◆ **Extrait**
⁂

Durant les élections de 2016, malgré les millions de dollars dépensés et le déploiement d’importants programmes de mobilisation de l’électorat par les syndicats pour soutenir les démocrates, Trump a obtenu le vote de 43 % des ménages comprenant au moins une ou un syndiqué et 37 % du vote des syndiqué-e-s. Dans certains États clefs de la Rust Belt[3], Trump a remporté la majorité des votes des ménages comprenant des personnes syndiquées.
Le portrait esquissé ici est sombre. Certains détails sont peut-être nouveaux, mais ils font partie d’une tendance beaucoup plus large et familière, celle du déclin des syndicats au cours des dernières décennies. L’ère Trump ne nous fait pas sortir des sentiers battus : nous connaissons bien cette situation.
Les impasses
Maintenant que nous comprenons la gravité de la situation, il faut déterminer comment y répondre. Il faut surtout exclure deux des tactiques les plus utilisées par les syndicats. Premièrement, il n’y aura pas de réforme des lois du travail, et des mesures antisyndicales comme une loi nationale dite de droit au travail sont presque certainement au programme. Deuxièmement, les démocrates sont actuellement bloqués au niveau fédéral alors que les républicains contrôlent soit le poste de gouverneur, soit la législature d’État dans 44 États, et contrôlent sans réserve 25 d’entre eux. Le mouvement des travailleuses et travailleurs ne peut pas compter sur les sympathisantes et sympathisants membres du Parti démocrate.
Indépendamment des crises profondes du Parti démocrate, ainsi que des mérites réels d’une alliance avec ce parti, cette « stratégie de l’intérieur » n’est tout simplement pas possible à l’heure actuelle. La stratégie d’une « collaboration prudente » avec les républicains, défendue par Richard Trumka, président de l’AFL-CIO[4], et Randi Weingarten, présidente de la Fédération américaine des enseignants (American Federation of Teachers) est encore moins pertinente.
Toutefois, le mouvement syndical ne doit pas se replier sur lui-même. C’est malheureusement l’approche que certains syndicats semblent adopter. La réaction de l’Union internationale des employés de service (UIES) (Service Employees International Union, SEIU) à l’élection de Trump, soit l’adoption d’un budget avec des compressions de 30 %, relève de cette stratégie. Le mouvement des travailleuses et des travailleurs devrait plutôt suivre le conseil donné en 2015 par Mary Kay Henry, présidente de l’UIES, tandis que les syndicats craignaient une décision défavorable dans la cause Friedrichs : « Nous ne pouvons pas nous contenter de moins en ce moment. Nous devons exiger plus ».

⁂

◆ **Données répertoriées**

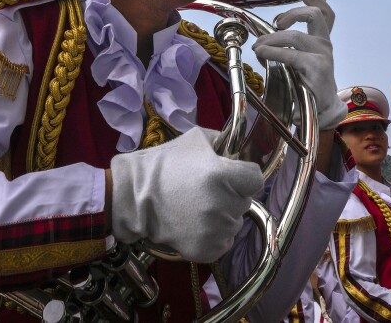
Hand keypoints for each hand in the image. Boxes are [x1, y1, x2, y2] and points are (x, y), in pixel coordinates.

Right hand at [108, 127, 263, 262]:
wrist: (134, 196)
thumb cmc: (164, 164)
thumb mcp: (195, 139)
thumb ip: (222, 141)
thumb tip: (238, 151)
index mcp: (222, 175)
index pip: (255, 179)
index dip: (243, 176)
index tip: (230, 176)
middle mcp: (223, 204)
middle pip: (245, 201)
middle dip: (231, 195)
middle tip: (206, 192)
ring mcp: (215, 230)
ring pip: (235, 223)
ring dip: (223, 216)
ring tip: (198, 209)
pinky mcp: (206, 250)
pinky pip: (224, 243)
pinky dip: (215, 237)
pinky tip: (196, 226)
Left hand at [252, 0, 342, 129]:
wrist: (321, 112)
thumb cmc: (308, 85)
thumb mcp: (302, 62)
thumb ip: (290, 48)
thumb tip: (265, 37)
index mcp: (322, 42)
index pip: (326, 15)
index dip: (318, 1)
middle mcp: (325, 46)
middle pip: (313, 16)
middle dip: (290, 14)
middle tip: (274, 25)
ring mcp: (323, 56)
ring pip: (295, 36)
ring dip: (272, 38)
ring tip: (258, 46)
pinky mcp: (317, 69)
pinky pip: (291, 55)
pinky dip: (273, 51)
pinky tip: (262, 53)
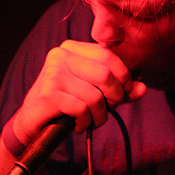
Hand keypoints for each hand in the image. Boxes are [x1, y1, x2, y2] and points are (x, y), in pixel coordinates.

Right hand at [13, 40, 146, 141]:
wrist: (31, 123)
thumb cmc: (65, 105)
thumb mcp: (94, 94)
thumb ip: (118, 90)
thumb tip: (142, 88)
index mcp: (72, 48)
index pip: (109, 55)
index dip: (123, 76)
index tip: (123, 93)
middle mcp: (61, 56)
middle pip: (105, 73)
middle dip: (114, 97)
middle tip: (108, 109)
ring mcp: (53, 73)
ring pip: (95, 95)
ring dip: (100, 115)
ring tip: (92, 121)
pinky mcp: (48, 94)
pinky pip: (82, 109)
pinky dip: (85, 122)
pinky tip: (79, 125)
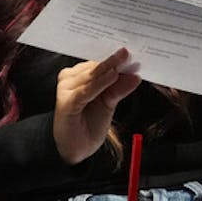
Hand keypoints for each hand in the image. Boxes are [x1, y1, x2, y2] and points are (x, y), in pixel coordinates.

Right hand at [53, 47, 140, 164]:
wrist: (75, 148)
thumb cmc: (88, 123)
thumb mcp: (109, 104)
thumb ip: (118, 89)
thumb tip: (134, 75)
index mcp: (78, 76)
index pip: (98, 63)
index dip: (115, 58)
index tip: (131, 51)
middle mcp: (70, 79)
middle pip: (95, 67)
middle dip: (114, 61)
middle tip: (129, 52)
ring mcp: (67, 90)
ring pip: (91, 76)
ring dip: (109, 68)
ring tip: (125, 61)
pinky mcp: (67, 102)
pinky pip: (86, 90)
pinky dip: (100, 83)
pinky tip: (112, 76)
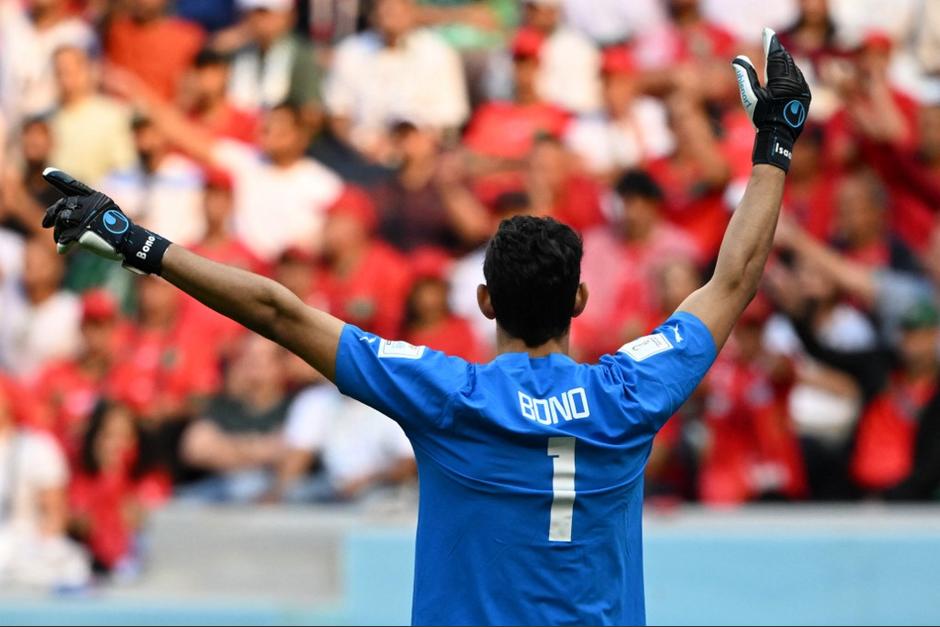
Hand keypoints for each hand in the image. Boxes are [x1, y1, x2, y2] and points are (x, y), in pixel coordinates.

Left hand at [41, 168, 169, 274]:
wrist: (130, 243)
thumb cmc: (119, 231)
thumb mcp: (106, 214)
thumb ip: (88, 211)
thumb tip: (65, 219)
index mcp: (96, 198)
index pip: (74, 186)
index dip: (59, 178)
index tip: (46, 172)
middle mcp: (90, 204)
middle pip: (63, 204)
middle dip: (52, 214)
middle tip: (46, 223)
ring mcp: (86, 217)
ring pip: (62, 220)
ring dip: (57, 231)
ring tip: (58, 239)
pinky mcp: (83, 231)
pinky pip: (65, 236)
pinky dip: (62, 244)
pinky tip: (62, 250)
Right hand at [732, 28, 811, 171]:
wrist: (778, 136)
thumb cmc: (761, 117)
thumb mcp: (750, 96)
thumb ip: (745, 75)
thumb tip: (738, 58)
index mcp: (780, 80)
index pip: (774, 55)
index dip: (770, 42)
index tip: (767, 32)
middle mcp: (794, 81)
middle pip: (785, 59)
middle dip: (777, 50)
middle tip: (771, 41)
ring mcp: (802, 88)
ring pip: (794, 68)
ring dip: (785, 60)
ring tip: (778, 54)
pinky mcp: (806, 95)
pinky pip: (799, 77)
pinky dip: (792, 71)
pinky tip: (788, 71)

⁂

◆ **Consigne 1**
Répondez à ces questions sur l'extrait consacré aux syndicats américains.
(a) Quelle part du vote des syndiqué-e-s Trump a-t-il obtenue lors des élections de 2016 ?
(b) Dans combien d'États les républicains exercent-ils un contrôle sans réserve ?
(c) De quel pourcentage le budget adopté par l'UIES après l'élection de Trump est-il réduit ?
◆ **Consigne 2**
Reprenez l'extrait sur les syndicats américains à la suite de sa dernière phrase et poursuivez-en le texte.
Les données n'ont aucun rôle à jouer dans ce travail.

◆ **Réponse attendue 1**
(a) 37 %.
(b) 25 États.
(c) 30 %.

◆ **Réponse attendue 2**
Comprendre et nommer les menaces envers les travailleuses et les travailleurs que l’administration Trump profère constitue un défi. Il faut d’abord inscrire les obstacles auxquels le mouvement syndical étatsunien fait face dans le contexte plus large des mouvements de travailleurs en Occident au cours des dernières décennies. Il faut ensuite reconnaître, au-delà de l’ampleur de la perte d’effectifs et de l’érosion du pouvoir de négociation des syndicats, leur capacité de plus en plus limitée à former et à mobiliser les identités politiques des travailleurs et travailleuses.
Le contexte plus large
Sous bien des aspects, Trump et son administration sont uniques, voire sans précédent. Ses tweets, son dédain des notions de vérité ou de preuve et son absence de considération pour l’administration quotidienne des affaires gouvernementales, entre autres, ont stupéfié ses critiques tant à droite qu’à gauche.
Malgré tout cela, l’essentiel de son programme politique et de sa méthode de gouvernement relève d’une longue tradition aux États-Unis. Ses propositions budgétaires reprennent la combinaison de déductions fiscales pour les plus riches, d’augmentations majeures des dépenses militaires et de réductions massives des programmes d’assistance sociale, de la recherche scientifique et de la culture que Reagan et les présidents républicains après lui ont prônée à leur époque.
Trump reprend la tendance reaganienne à intégrer à son cabinet des personnes dont la qualité principale consiste à s’en être pris, avant leur nomination, à la mission de l’agence qu’elles vont diriger. Son nationalisme économique – « America First » – a aussi une longue histoire : il remonte à la période précédant la Deuxième Guerre mondiale et trouve des prolongements contemporains dans un ensemble de campagnes appelant à « acheter américain ».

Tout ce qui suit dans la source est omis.